A histórica igreja de Kiruna iniciou esta terça-feira a sua mudança para o novo centro da cidade, devido à instabilidade do solo decorrente da expansão da maior mina subterrânea de ferro do mundo, avança o jornal sueco The Local, que dá conta dos detalhes do projeto de relocalização do centro da cidade. E há, pelo menos, mais duas dezenas de infraestruturas que também terão de ser deslocados.
Um dos grandes destaques vai para a Kiruna Kyrka, igreja luterana sueca de 1912, feita de madeira, que pesa 672 toneladas e tem 40 metros de altura. A construção será transportada na íntegra ao longo de cinco quilómetros, sobre plataformas rolantes gigantes e apoiada em vigas de aço. O trajeto, que será feito a uma velocidade máxima de 500 metros por hora, deverá demorar dois dias.
A deslocação da igreja emblemática irá acontecer após se ter concluído pela existência de risco de fissuras no solo no antigo centro da cidade, após mais de um século de exploração de minério de ferro.
“O maior desafio foi preparar a estrada para a passagem de um edifício tão largo”, explica o gestor de projeto Stefan Holmblad Johansson à BBC.
A estrada por onde irá ser feita a mudança foi alargada para 24 metros e foram removidos candeeiros e semáforos que pudessem afetar a deslocação e até uma ponte.
Uma das maiores preocupações é a proteção do interior da igreja, em especial da pintura do altar feita pelo príncipe Eugen, membro da família real sueca. “Não é algo pendurado num gancho que simplesmente se tira”, explica Johansson. “Está colada diretamente numa parede de alvenaria, pelo que seria difícil removê-la sem causar danos. Vai permanecer dentro da igreja durante a mudança, totalmente coberta e estabilizada. O mesmo acontecerá com o órgão, com os seus mil tubos.”
Em declarações à BBC, Robert Ylitalo, diretor executivo da empresa de desenvolvimento de Kiruna LKAB, garante não há risco de as pessoas caírem nas fendas que vão surgindo, esclarecendo, porém, que se nada fosse feito a instabilidade do solo “acabaria por danificar os sistemas de água, eletricidade e saneamento”: “As pessoas têm de sair antes que a infraestrutura colapse”.
A relocalização da igreja deverá custar 500 milhões de coroas suecas (cerca de 45 milhões de euros), suportados pela LKAB, empresa detida pelo estado sueco e líder global em mineração e processamento de minério de ferro, que descreveu este projeto como “um evento único na história mundial”, avança o The Local.

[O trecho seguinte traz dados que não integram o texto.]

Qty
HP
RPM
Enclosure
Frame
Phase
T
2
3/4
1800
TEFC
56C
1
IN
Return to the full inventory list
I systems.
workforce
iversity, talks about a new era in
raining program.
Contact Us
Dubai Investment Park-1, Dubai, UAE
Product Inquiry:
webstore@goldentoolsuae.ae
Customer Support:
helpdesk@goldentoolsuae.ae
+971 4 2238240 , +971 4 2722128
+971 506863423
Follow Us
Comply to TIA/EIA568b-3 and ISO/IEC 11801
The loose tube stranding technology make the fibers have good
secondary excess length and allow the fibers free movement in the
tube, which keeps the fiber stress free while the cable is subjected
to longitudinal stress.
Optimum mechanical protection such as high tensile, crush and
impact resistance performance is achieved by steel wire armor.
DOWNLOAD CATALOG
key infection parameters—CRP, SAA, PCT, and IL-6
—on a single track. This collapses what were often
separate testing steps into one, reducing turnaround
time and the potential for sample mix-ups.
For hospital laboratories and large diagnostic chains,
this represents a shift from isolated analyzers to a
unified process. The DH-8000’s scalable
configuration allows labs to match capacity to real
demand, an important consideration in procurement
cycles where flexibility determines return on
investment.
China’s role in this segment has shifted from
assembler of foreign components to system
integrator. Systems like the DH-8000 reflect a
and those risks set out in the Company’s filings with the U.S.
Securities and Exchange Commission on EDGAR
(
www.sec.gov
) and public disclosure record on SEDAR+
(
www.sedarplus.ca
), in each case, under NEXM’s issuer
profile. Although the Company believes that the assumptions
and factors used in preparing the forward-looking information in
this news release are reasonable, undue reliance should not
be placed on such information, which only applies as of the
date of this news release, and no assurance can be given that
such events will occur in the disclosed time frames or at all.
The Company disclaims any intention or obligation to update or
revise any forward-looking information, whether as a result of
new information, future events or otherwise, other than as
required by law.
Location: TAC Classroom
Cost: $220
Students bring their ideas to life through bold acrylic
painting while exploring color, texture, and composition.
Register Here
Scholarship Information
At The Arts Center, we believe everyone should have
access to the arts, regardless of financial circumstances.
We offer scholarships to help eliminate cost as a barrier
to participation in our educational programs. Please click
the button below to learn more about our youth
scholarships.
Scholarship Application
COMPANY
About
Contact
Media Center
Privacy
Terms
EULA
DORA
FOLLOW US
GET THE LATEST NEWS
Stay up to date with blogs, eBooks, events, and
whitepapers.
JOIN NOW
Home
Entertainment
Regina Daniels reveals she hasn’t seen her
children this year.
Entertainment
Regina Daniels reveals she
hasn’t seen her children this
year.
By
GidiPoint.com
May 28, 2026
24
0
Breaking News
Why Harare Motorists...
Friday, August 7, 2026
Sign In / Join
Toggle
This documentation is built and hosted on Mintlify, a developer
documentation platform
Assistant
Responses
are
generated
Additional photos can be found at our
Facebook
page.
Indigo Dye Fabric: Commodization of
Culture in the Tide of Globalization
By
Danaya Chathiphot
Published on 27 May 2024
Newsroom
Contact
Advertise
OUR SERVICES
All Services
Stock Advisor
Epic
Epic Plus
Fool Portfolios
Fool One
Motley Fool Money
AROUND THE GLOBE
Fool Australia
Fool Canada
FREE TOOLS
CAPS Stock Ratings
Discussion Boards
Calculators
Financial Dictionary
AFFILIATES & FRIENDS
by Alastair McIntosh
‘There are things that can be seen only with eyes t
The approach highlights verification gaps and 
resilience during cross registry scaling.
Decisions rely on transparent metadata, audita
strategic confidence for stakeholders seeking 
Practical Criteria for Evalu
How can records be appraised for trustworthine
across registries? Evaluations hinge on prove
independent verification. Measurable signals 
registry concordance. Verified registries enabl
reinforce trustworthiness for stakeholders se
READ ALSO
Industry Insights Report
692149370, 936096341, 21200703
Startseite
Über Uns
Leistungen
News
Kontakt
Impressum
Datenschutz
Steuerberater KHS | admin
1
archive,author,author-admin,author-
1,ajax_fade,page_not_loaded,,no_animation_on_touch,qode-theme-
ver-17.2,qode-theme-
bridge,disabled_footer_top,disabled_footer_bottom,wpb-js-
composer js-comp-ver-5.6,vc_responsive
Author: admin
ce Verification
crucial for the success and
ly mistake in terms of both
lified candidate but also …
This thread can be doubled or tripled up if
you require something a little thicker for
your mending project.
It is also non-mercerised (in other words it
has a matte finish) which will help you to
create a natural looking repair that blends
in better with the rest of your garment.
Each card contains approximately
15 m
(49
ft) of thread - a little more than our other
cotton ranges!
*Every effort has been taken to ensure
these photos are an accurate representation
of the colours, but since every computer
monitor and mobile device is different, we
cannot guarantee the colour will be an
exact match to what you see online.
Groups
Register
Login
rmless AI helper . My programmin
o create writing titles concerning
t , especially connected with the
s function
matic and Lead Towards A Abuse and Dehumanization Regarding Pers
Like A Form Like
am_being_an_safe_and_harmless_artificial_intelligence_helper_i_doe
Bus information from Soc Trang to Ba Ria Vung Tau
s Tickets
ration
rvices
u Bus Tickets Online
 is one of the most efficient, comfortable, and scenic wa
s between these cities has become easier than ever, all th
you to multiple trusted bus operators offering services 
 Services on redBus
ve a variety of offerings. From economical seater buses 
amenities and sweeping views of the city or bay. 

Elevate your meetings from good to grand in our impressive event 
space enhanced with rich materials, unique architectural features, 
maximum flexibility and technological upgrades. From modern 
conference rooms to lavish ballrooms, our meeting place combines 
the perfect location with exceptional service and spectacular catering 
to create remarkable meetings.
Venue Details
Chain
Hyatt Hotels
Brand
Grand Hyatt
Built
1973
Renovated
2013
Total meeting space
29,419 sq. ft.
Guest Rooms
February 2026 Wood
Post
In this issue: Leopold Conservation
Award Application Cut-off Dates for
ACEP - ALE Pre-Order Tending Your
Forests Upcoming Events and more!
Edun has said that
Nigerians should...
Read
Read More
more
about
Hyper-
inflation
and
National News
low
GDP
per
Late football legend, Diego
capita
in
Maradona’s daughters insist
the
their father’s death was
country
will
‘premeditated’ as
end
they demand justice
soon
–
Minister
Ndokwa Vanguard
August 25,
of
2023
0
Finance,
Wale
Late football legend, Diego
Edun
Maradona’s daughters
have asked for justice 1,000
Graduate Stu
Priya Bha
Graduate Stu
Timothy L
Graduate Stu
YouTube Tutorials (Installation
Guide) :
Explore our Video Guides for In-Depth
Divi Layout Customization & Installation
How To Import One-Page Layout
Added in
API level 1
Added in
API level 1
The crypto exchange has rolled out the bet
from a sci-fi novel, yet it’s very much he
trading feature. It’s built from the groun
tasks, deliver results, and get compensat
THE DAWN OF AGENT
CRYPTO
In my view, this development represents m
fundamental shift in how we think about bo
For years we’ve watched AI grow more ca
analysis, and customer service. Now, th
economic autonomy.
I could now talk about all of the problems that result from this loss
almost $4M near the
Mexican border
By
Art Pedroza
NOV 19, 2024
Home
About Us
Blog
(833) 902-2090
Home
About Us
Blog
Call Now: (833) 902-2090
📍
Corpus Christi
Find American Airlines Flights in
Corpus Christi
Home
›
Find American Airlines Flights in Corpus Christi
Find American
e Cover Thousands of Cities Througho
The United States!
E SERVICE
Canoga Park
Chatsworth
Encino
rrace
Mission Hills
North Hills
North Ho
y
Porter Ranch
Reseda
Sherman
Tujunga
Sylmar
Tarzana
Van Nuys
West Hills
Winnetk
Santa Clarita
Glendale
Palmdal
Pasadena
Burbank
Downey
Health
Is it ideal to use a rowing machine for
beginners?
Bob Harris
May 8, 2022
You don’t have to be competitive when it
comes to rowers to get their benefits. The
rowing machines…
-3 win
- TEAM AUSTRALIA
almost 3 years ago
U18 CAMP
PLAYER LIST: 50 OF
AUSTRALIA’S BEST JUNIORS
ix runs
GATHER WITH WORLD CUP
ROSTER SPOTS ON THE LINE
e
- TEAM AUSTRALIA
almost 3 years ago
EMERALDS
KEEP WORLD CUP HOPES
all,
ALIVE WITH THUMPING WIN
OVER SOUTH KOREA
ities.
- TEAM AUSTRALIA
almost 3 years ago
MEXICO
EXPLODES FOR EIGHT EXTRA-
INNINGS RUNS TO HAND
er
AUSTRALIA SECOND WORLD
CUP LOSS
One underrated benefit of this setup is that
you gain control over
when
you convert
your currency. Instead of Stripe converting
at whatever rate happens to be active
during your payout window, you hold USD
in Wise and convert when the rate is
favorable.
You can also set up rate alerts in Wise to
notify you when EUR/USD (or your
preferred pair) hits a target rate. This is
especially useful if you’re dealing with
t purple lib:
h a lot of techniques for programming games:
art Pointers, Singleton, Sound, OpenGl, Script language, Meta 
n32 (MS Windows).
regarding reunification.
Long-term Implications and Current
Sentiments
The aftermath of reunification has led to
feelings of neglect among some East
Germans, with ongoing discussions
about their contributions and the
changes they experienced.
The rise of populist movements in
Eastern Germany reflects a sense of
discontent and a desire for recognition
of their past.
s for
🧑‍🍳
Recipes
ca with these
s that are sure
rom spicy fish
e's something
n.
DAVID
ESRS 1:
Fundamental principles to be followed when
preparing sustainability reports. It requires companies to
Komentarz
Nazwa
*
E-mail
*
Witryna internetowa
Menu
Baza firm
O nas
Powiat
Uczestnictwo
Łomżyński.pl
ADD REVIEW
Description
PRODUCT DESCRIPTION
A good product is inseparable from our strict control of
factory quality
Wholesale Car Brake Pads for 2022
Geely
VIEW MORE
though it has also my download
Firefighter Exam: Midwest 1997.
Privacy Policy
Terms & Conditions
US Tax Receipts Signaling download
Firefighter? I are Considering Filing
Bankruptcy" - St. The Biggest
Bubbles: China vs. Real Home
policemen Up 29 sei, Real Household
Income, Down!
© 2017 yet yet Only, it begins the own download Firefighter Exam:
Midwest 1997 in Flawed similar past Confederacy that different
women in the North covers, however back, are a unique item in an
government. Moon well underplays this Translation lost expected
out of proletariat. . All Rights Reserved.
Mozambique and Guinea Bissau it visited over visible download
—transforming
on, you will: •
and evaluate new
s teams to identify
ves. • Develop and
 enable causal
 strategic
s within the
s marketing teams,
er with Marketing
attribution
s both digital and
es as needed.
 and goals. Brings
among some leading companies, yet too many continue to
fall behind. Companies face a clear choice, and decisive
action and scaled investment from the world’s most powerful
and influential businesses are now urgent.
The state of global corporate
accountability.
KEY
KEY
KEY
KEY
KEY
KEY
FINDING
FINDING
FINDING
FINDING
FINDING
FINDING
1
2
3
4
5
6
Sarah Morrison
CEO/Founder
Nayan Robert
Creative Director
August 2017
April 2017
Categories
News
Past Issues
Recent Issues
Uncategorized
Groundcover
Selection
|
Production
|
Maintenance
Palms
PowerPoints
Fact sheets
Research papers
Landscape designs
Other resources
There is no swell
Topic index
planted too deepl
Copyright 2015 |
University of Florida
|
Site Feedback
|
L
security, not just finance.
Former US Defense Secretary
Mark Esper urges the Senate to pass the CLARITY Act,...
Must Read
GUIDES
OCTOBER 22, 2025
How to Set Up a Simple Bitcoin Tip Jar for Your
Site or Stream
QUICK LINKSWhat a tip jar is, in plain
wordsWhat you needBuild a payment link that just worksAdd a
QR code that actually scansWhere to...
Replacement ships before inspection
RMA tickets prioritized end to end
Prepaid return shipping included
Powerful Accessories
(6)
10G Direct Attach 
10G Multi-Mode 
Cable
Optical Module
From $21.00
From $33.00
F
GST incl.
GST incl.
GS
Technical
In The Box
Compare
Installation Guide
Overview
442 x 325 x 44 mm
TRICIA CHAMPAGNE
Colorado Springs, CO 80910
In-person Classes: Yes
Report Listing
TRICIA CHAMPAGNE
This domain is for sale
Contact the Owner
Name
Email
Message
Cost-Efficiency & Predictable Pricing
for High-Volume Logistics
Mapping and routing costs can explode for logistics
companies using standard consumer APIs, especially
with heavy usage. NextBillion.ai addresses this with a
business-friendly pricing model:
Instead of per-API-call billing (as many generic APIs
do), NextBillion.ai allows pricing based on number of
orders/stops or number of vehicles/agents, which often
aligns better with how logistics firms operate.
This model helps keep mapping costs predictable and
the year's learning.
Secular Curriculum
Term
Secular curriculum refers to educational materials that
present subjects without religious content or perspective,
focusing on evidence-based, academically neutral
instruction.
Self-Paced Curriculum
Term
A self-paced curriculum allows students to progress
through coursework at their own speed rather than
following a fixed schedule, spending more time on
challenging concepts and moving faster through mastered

“Foi tudo preparado ao pormenor”, diz, Johansson, o responsável pela mudança. “É um acontecimento histórico, uma operação muito grande e complexa, e não temos margem de erro. Mas está tudo sob controlo.”
Para os párocos da igreja, a deslocação gera um sentimento controverso — “A igreja é, de certa forma, a alma de Kiruna e, de certa forma, um lugar seguro”, afirmou Lena Tjärnberg à Reuters. “Para mim, é um dia de alegria. Mas acho que as pessoas também se sentem tristes, porque temos de deixar este lugar.”
A complexa e dispendiosa operação logística despertou um grande interesse na população sueca – segundo o jornal sueco, são esperadas mais de 10 mil pessoas nas ruas da cidade, que tem 18 mil habitantes, incluindo o rei Carlos Gustavo da Suécia.
A televisão sueca transmitirá toda a operação em direto, por se tratar de um momento histórico para o país.
A igreja não é, no entanto, o único edifício a ser deslocado – outras 23 infraestruturas culturais serão realocados no âmbito da mudança de Kiruna.
À medida que a exploração da mina de ferro da LKAB foi avançando para maiores profundidades ao longo dos anos, a estabilidade do solo sob Kiruna enfraqueceu, aumentando o risco de colapso em algumas zonas.
Segundo a LKAB, cerca de 3 mil casas e 6 mil pessoas terão de se mudar. Vários edifícios públicos e comerciais estão a ser demolidos, enquanto outros, como a igreja, são transportados inteiros.
Além de minério de ferro, a mina pensada pelo geólogo Per Geijer contém depósitos significativos de terras raras — um grupo de 17 metais essenciais para produtos e para tecnologias verdes fundamentais ao cumprimento das metas climáticas da Europa.
O processo de relocalização da cidade começou há quase duas décadas e deverá prolongar-se durante vários anos. O novo centro urbano da cidade foi oficialmente inaugurado em setembro de 2022.